From Okapi Framework
Jump to: navigation, search

Overview

This tutorial will guide through the steps of the installation and running of SRILM, a tool for producing language models, n-gram count files and many other linguistic resources. With this tutorial you will be able to produce the Source n-gram file, Target n-gram file, Source language model and the Target language model, which are required by the QuEst SVM Model Builder Step and the QuEst Quality Estimation Step.


Installation

The steps below guide you through the process of installing SRILM for it to be used by the QuEst SVM Model Builder Step and QuEst Quality Estimation Step. SRILM runs on both Linux/Mac or Windows, although the later will need to have a Cygwin environment installed.

Note: This tutorial have been tested only with 64 bits operational systems.


Step 1: If you are a Linux/Mac user, download all the required tools listed at the SRILM download page. If you are a Windows user, download and install Cygwin, making sure to select all the required tools during the installation. If Cygwin accuses of any missing tools during the installation of SRILM, re-install Cygwin and select the missing tools during its installation.

Step 2: Download the latest version of SRILM by filling out the form available at the SRILM download page.

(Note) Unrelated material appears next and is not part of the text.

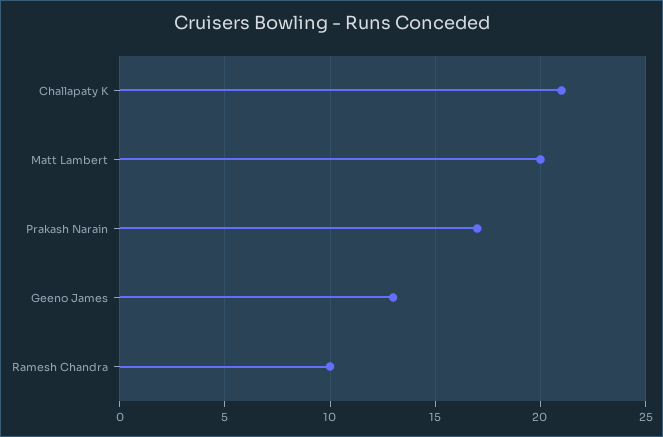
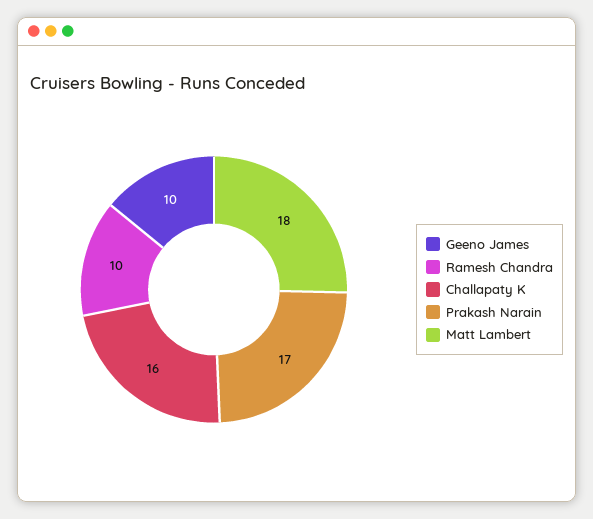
Challapaty K: 21 -> 16
Matt Lambert: 20 -> 18
Geeno James: 13 -> 10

Step 3: Unpack the file inside the folder you desire for SRILM to be installed. Windows users should choose a folder inside their installation of Cygwin for the following steps to be simpler to handle.

Step 4: Open the Makefile inside the folder where SRILM was unpacked using any text editor.

Step 5: You should find a commented line which looks something like this:

# SRILM = /home/speech/stolcke/project/srilm/devel

Remove the "#" character from the beginning of this line and substitute /home/speech/stolcke/project/srilm/devel with the path to the folder where you have unpacked SRILM initially. Windows users should use the path relative to Cygwin's root folder. Examples:

For Linux/Mac users:

SRILM = /home/tools/user/srilm

For Windows users, suppose that you have installed Cygwin in the folder C:/cygwin64/ and have unpacked SRILM in the folder C:/cygwin64/srilm:

SRILM = /srilm

Step 6: Using either a Linux/Mac terminal or a Cygwin terminal, navigate to the folder where you have unpacked SRILM.

Step 7: Run the command make.


If you have followed this steps correctly, the compiled binaries of SRILM should be found inside the following folder:

For the Linux/Mac example of Step 5:

/home/tools/user/srilm/bin/[your_machine_type]/

For the Cygwin example of Step 5:

C:/cygwin64/srilm/bin/cygwin/
Note: This is the path you must use as the SRILM binaries folder parameter for the QuEst SVM Model Builder Step and the QuEst Quality Estimation Step.

If the folder in question is empty or does not exist, some error have occurred during the compilation of SRILM. Try to follow the steps more carefully and, if the problem persists, try consulting forums online or contact the developers of SRILM.


Running

The following steps will allow you to produce both Language Models and N-gram Count Files with SRILM.


Step 1: Navigate to the binaries folder of your SRILM installation using either a Linux/Mac terminal, or a Cygwin terminal in case you are a Windows user. The binaries folder we refer to is the one which contains the compiled applications of SRILM, such as ngram and ngram-count.

Step 2: Run the following command:

./ngram-count -text [corpus] -lm [output_language_model] -order 3 -write [output_ngram_file_path]


If you followed the steps correctly, you will find the Language Model produced at the path provided as a parameter in [output_language_model], and the N-gram Counts File at the path provided in [output_ngram_file_path]. If you do not find those files or SRILM accuses of an error, try re-running SRILM and paying very close attention to the steps above. If the problem persists, assess online forums or contact the developers of SRILM.